___ DOCUMENT EXTRACT

Single by Five Star

from the album Silk & Steel
- B-side: "Don't You Know I Love It"
- Released: 7 April 1986
- Studio: Larrabee Sound (Los Angeles)
- Genre: Pop
- Length: 4:41
- Label: RCA, Tent
- Songwriters: Sue Sheridan, Paul Chiten
- Producer: Richard James Burgess

Five Star singles chronology
| "System Addict" (1985) | "Can't Wait Another Minute" (1986) | "Find the Time" (1986) |

= Can't Wait Another Minute =

1986 single by Five Star

"Can't Wait Another Minute" is a song by British pop music group Five Star, written by Paul Chiten and Sue Sheridan. It was originally recorded by the female vocal trio Lewis (featuring Dee, Shirley and Linda Lewis, later known as Lewis Sisters), released a month before the Five Star version as the B-side to their single "If the Love Fits", and it was also featured in the 1986 film Gung Ho.

Five Star's version was released as the lead single from their second album, Silk & Steel, in April 1986. The song peaked at number seven on the UK Singles Chart and gave the group their highest-charting hit in the United States, reaching number 41 on the Billboard Hot 100 chart and number seven on the Billboard Hot Black Singles chart.

==Music video==
The video features the band making a human clock, with all five members becoming the "hands" of the clock. The band's car also supposedly breaks down, and are late for a concert. The traffic lights change from "Wait" to "Can't Wait" to reflect the song's title.

______
___ DATASET EXTRACT

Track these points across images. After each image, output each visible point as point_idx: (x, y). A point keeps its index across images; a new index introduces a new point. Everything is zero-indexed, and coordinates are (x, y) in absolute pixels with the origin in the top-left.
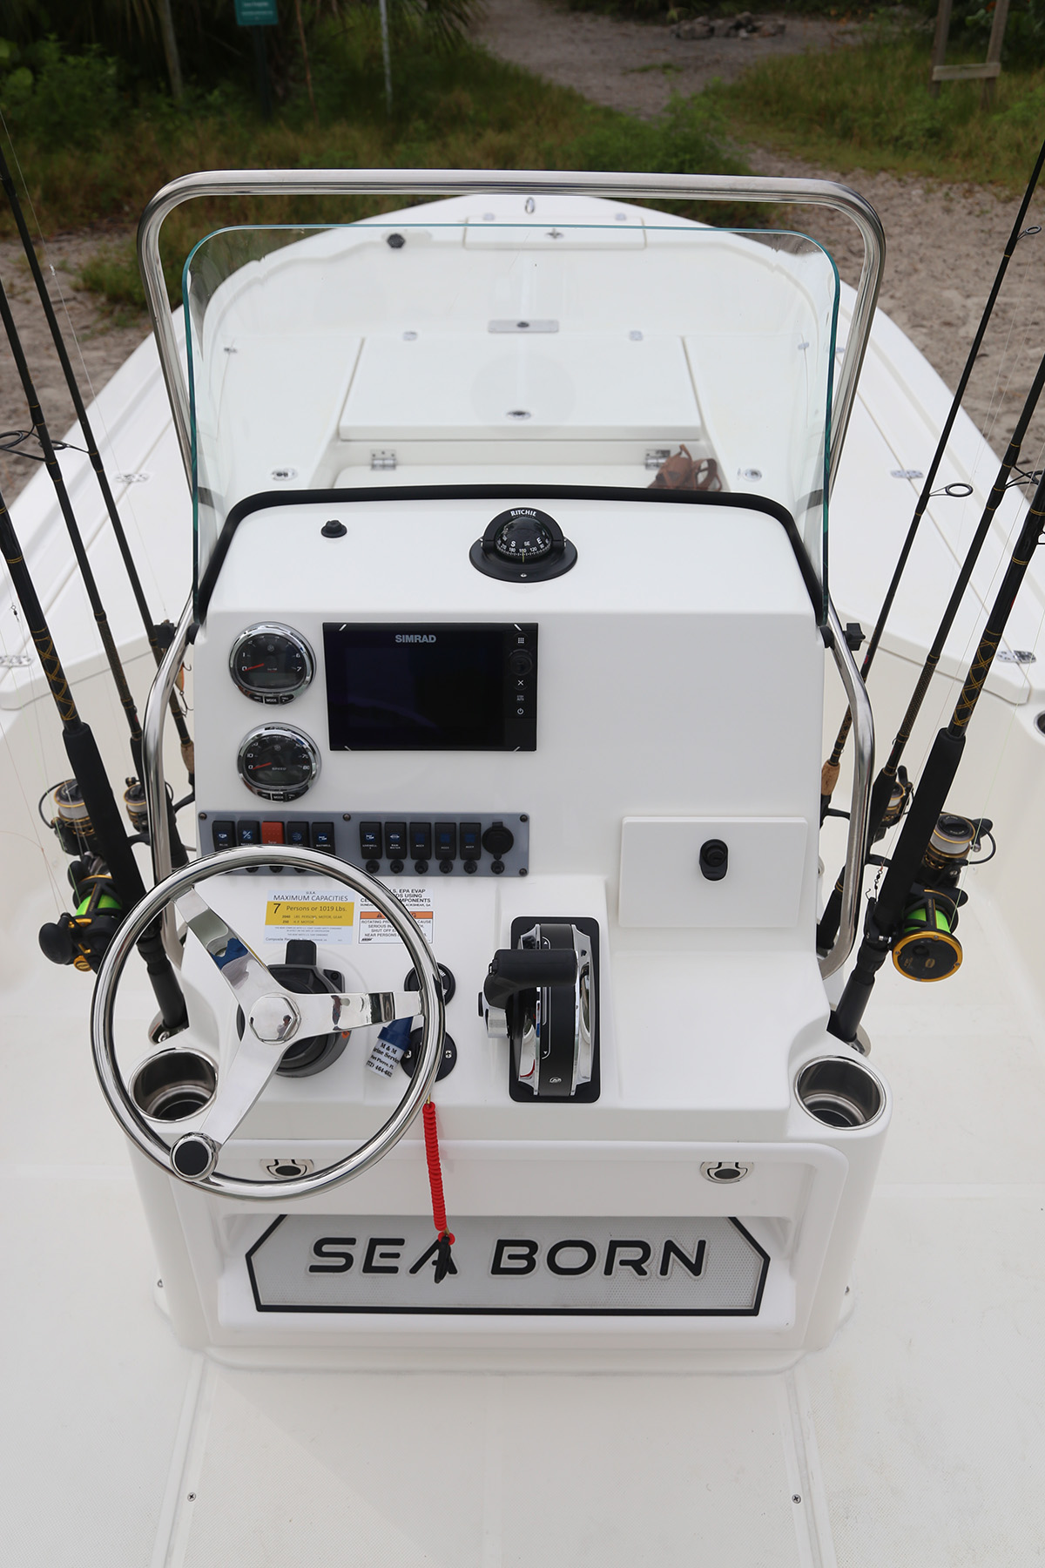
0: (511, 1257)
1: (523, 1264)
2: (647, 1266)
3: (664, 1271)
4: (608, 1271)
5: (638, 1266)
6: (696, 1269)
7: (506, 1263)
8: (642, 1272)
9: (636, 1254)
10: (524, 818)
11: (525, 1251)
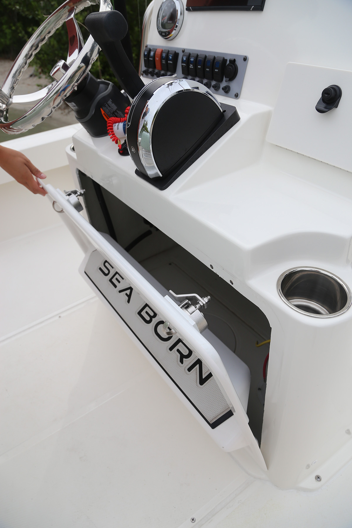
0: (147, 312)
1: (148, 318)
2: (185, 361)
3: (190, 369)
4: (171, 349)
5: (182, 357)
6: (202, 381)
7: (143, 313)
8: (182, 362)
9: (185, 352)
10: (245, 59)
11: (152, 314)
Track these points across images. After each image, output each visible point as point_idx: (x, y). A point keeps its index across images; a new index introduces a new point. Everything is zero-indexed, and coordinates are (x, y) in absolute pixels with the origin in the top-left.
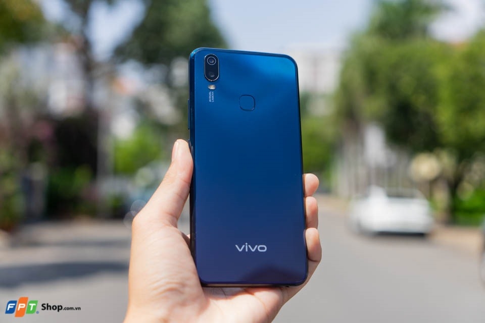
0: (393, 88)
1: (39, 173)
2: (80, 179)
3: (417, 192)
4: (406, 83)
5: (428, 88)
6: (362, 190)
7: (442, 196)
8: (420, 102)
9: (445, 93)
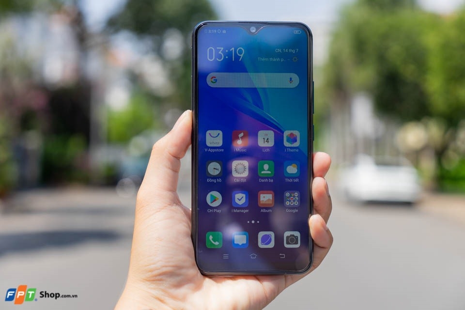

______

INSTRUCTIONS FOR THE TASK -> Return the article on "Can't Wait Another Minute" in full, with every line reproduced word for word.

RESULT OF THE TASK ->
Single by Five Star

from the album Silk & Steel
- B-side: "Don't You Know I Love It"
- Released: 7 April 1986
- Studio: Larrabee Sound (Los Angeles)
- Genre: Pop
- Length: 4:41
- Label: RCA, Tent
- Songwriters: Sue Sheridan, Paul Chiten
- Producer: Richard James Burgess

Five Star singles chronology
| "System Addict" (1985) | "Can't Wait Another Minute" (1986) | "Find the Time" (1986) |

= Can't Wait Another Minute =

1986 single by Five Star

"Can't Wait Another Minute" is a song by British pop music group Five Star, written by Paul Chiten and Sue Sheridan. It was originally recorded by the female vocal trio Lewis (featuring Dee, Shirley and Linda Lewis, later known as Lewis Sisters), released a month before the Five Star version as the B-side to their single "If the Love Fits", and it was also featured in the 1986 film Gung Ho.

Five Star's version was released as the lead single from their second album, Silk & Steel, in April 1986. The song peaked at number seven on the UK Singles Chart and gave the group their highest-charting hit in the United States, reaching number 41 on the Billboard Hot 100 chart and number seven on the Billboard Hot Black Singles chart.

==Music video==
The video features the band making a human clock, with all five members becoming the "hands" of the clock. The band's car also supposedly breaks down, and are late for a concert. The traffic lights change from "Wait" to "Can't Wait" to reflect the song's title.